Stored items:
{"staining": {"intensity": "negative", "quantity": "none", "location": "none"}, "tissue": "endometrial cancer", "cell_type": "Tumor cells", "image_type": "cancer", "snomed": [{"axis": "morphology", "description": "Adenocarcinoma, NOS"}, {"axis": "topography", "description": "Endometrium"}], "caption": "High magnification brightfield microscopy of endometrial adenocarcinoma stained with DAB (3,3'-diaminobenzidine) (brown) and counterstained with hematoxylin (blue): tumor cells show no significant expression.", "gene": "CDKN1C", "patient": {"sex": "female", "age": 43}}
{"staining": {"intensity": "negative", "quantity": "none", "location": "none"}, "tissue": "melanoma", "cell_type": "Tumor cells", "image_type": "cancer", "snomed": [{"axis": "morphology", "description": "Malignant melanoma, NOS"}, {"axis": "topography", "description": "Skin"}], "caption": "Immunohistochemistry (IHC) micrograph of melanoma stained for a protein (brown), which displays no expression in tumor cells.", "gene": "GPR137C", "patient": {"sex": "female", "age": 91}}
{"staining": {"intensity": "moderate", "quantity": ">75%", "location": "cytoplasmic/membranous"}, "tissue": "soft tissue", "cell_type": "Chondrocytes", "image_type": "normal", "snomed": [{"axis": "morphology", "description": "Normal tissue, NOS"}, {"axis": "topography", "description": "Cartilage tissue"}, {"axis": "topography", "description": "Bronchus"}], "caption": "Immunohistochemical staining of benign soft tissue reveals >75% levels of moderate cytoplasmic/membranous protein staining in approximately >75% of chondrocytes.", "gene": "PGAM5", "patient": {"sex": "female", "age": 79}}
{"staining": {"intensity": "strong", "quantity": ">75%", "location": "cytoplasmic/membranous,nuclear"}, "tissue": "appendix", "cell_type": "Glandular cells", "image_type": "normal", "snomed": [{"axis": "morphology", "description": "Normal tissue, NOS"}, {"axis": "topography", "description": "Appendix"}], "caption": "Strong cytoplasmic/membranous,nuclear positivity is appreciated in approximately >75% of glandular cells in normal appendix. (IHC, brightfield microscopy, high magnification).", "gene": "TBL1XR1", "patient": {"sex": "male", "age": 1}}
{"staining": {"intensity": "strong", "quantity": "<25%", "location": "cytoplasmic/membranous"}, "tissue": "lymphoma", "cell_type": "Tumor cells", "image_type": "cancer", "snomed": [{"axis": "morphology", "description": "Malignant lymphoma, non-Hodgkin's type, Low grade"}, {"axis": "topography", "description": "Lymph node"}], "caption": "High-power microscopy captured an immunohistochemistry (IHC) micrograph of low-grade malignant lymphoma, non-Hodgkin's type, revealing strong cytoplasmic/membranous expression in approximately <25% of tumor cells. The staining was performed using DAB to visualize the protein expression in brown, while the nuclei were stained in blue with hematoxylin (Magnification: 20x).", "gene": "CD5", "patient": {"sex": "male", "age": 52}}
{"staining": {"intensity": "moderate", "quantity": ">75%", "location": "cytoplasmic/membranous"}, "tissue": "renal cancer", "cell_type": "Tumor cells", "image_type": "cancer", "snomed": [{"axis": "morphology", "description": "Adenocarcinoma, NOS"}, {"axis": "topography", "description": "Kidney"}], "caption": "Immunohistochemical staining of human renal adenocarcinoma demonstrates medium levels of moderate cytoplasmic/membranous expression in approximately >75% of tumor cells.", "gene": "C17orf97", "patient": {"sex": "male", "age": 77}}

• Your goal: Your answer should be exactly the lines of the data above, from the first through the line containing "staining of benign".

• Result of this task:
{"staining": {"intensity": "negative", "quantity": "none", "location": "none"}, "tissue": "endometrial cancer", "cell_type": "Tumor cells", "image_type": "cancer", "snomed": [{"axis": "morphology", "description": "Adenocarcinoma, NOS"}, {"axis": "topography", "description": "Endometrium"}], "caption": "High magnification brightfield microscopy of endometrial adenocarcinoma stained with DAB (3,3'-diaminobenzidine) (brown) and counterstained with hematoxylin (blue): tumor cells show no significant expression.", "gene": "CDKN1C", "patient": {"sex": "female", "age": 43}}
{"staining": {"intensity": "negative", "quantity": "none", "location": "none"}, "tissue": "melanoma", "cell_type": "Tumor cells", "image_type": "cancer", "snomed": [{"axis": "morphology", "description": "Malignant melanoma, NOS"}, {"axis": "topography", "description": "Skin"}], "caption": "Immunohistochemistry (IHC) micrograph of melanoma stained for a protein (brown), which displays no expression in tumor cells.", "gene": "GPR137C", "patient": {"sex": "female", "age": 91}}
{"staining": {"intensity": "moderate", "quantity": ">75%", "location": "cytoplasmic/membranous"}, "tissue": "soft tissue", "cell_type": "Chondrocytes", "image_type": "normal", "snomed": [{"axis": "morphology", "description": "Normal tissue, NOS"}, {"axis": "topography", "description": "Cartilage tissue"}, {"axis": "topography", "description": "Bronchus"}], "caption": "Immunohistochemical staining of benign soft tissue reveals >75% levels of moderate cytoplasmic/membranous protein staining in approximately >75% of chondrocytes.", "gene": "PGAM5", "patient": {"sex": "female", "age": 79}}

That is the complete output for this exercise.